Future death row facilities examined
Reporters toured a cell block and took an elevator down to an outdoor area.
By PATRICIA MEADE
VINDICATOR CRIME REPORTER
YOUNGSTOWN -- The Ohio State Penitentiary is poised to accept 193 death row inmates and house each in a single cell complete with a TV and sliver of daylight.
Transfer of death row inmates from Mansfield Correctional Institution had been tentatively set for next month. A pending civil rights lawsuit has delayed inmates' arrival until the end of the year, Warden Marc C. Houk said Tuesday.
Ohio's only woman on death row, Donna Roberts of Trumbull County, will not transfer to OSP. Roberts will remain at the Ohio Reformatory for Women.
Executions by lethal injection will continue to take place at the Southern Ohio Correctional Facility in Lucasville.
The OSP opened in April 1998 as the state's first supermax prison. It sits on 240 acres in a wooded section of the East Side, just off Coitsville-Hubbard Road, also known as state Route 616.
As of Tuesday, the facility had 269 inmates in its main building and 251 more in its low-security camp. Those in the main building fall into two categories of high security and are confined to their cells 23 hours a day.
The $157 daily cost per inmate could drop as the facility adds more prisoners, Houk said.
In response to the pending lawsuit, the warden said he's confident the prison can provide access to programs, out-of-cell hours and so forth to satisfy concerns.
The state Supreme Court agreed in March to hear an appeal from the state of Ohio, which disagreed with a February 2004 ruling by the 6th U.S. Circuit Court of Appeals in Cincinnati. The lower appellate court ruled that prisoners are entitled to hearings, with witnesses, before being assigned to the high-security prison.

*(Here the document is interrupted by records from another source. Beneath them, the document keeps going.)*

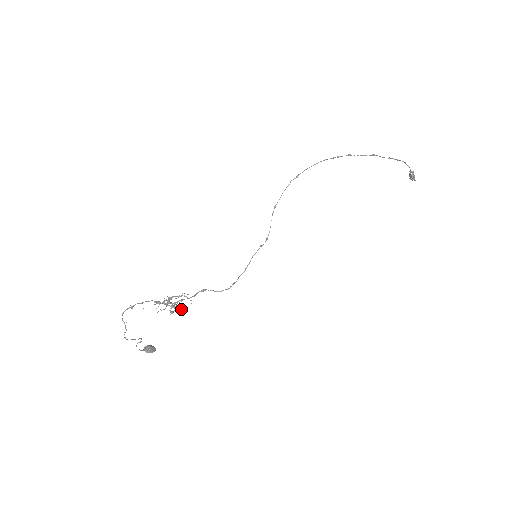
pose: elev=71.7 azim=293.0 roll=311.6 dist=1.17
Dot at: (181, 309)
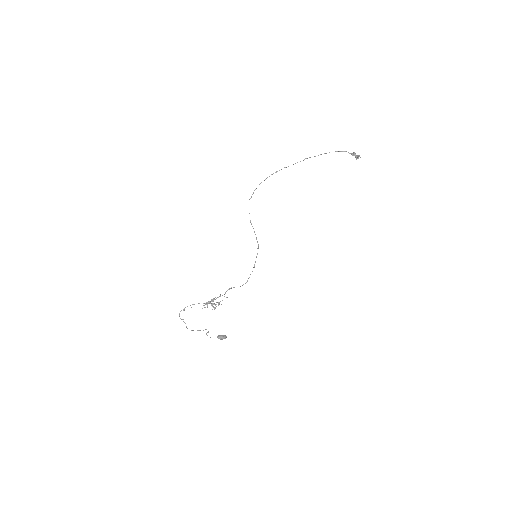
Dot at: (221, 304)
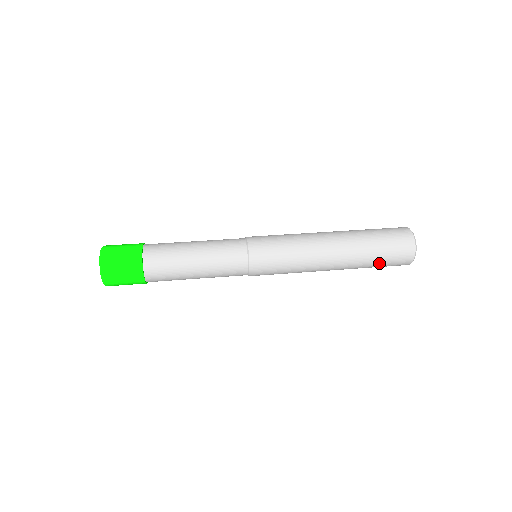
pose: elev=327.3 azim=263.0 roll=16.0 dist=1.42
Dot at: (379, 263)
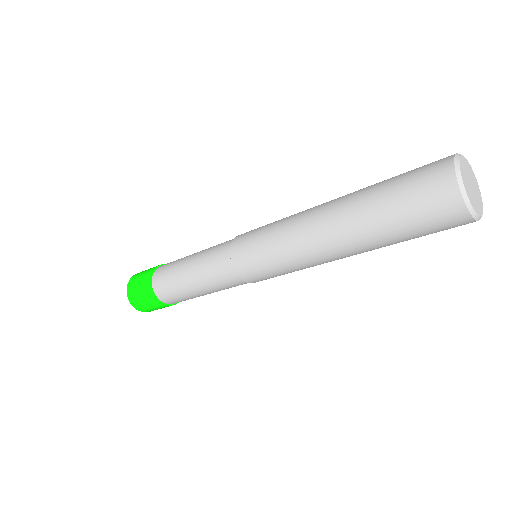
Dot at: (397, 215)
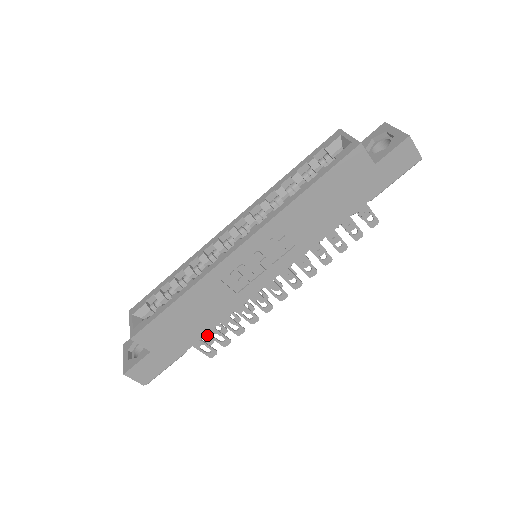
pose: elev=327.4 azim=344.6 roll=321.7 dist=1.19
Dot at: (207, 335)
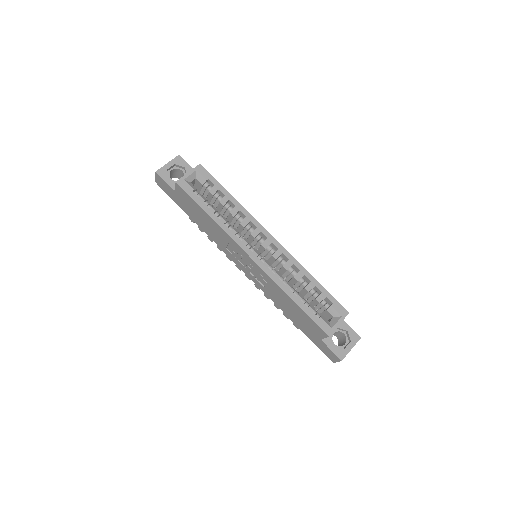
Dot at: occluded
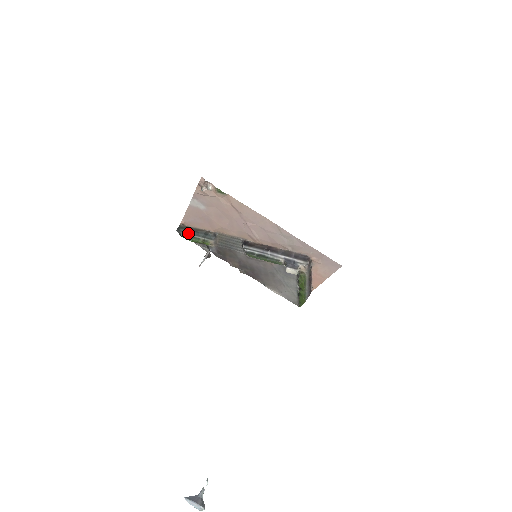
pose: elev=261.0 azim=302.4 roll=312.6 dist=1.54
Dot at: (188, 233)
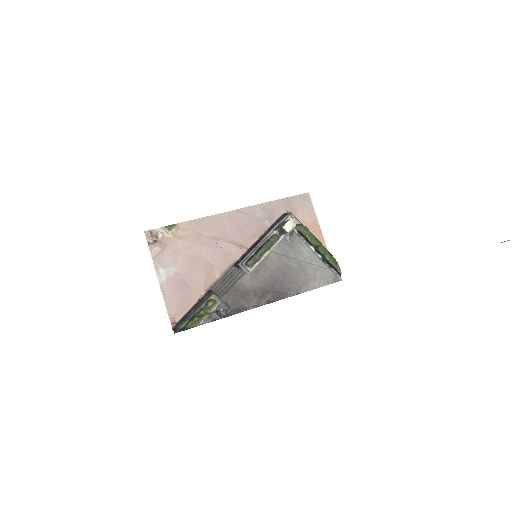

The American Civil Liberties Union filed a class-action lawsuit against the state, contending that inmates should be given the opportunity to prove they don't belong in the supermax. A federal district court in Akron ruled that standards for sending inmates to OSP were "arbitrary," and the state appealed.
The Supreme Court was asked to decide if placement at OSP is so significant a change from normal incarceration that a hearing is required. The high court also is being asked whether there needs to be a clearer process for a prisoner to leave the supermax based on good behavior.
In a 49-page brief filed with the Supreme Court, Ohio Solicitor Douglas Cole said procedures for placement already go far beyond what due process requires. He said prison officials need flexibility to use OSP "without unnecessary layers of court-imposed red tape."
The prison opened seven years ago with 500 beds to house the state's hard-core inmates after a deadly riot in 1993 at the Southern Ohio Correctional Facility in Lucasville. The state announced in March that death row inmates would be moved from Mansfield to OSP this summer.
Lawyers for the ACLU and Center for Constitutional Rights, in a 50-page brief filed with the Supreme Court, said incarceration at OSP is an "atypical and significant hardship." They said prisoners at the supermax are kept in solitary confinement under very strict conditions.
Reporters invited to visit OSP Tuesday entered one of the drab cells on D block on the fourth level and used an elevator to check out an outdoor recreation area two floors down.
Houk said the prison has four blocks, two of which will be used for death row inmates. Each block holds 126 inmates; each pod within a block houses eight inmates on each of its two levels, he said.
The cell's narrow window on D block allowed in daylight but not much of a view of the grounds. Each cell measures 92.2 square feet.
Each cell in the two-tiered pod has a stainless steel toilet, nonglass mirror, shelves, desk and mattress for the stationary bed.
A small black and white TV is affixed on a wall bracket. Houk said inmates who can afford a color TV may have one, once the model is approved by the prison.
Houk said programming, "you can call it Ohio State Penitentiary TV," includes education programs, religious and recovery services. Local stations -- ABC, NBC, CBS, Fox and PBS -- are available but no cable.
Inmates are permitted to have entertainment such as CDs, Houk said. They can also order a wide variety of items from the commissary.
At the center of each pod is an all-purpose day room with TV and phone. A label on the phone warns in English and Spanish that calls may be monitored and recorded.
Prisoners can play handball in the day room, and there's a table for games. Eight prisoners are permitted in the day room at a time, generally for one hour each day.
The 1,100-square-foot recreation area, meanwhile, is really a concrete room with 16-foot walls and an open-air grate for a ceiling. Outdoor equipment includes a sit-up bar and basketball hoop.
Houk said eight inmates -- two at a time without a guard -- would use the elevator to descend to the recreation area. Inmates choose one hour of outdoor or indoor recreation and there's the possibility they can have both, the warden said.
Houk acknowledged that some of the prison's inmates choose not to leave their cells. As with other lockups, the prison permits family, friend and attorney visits.
The supermax prison is air conditioned -- "tempered air," as Keith Fletcher, public information officer, described it. Artificial cool air is necessary because cell windows don't open, he said.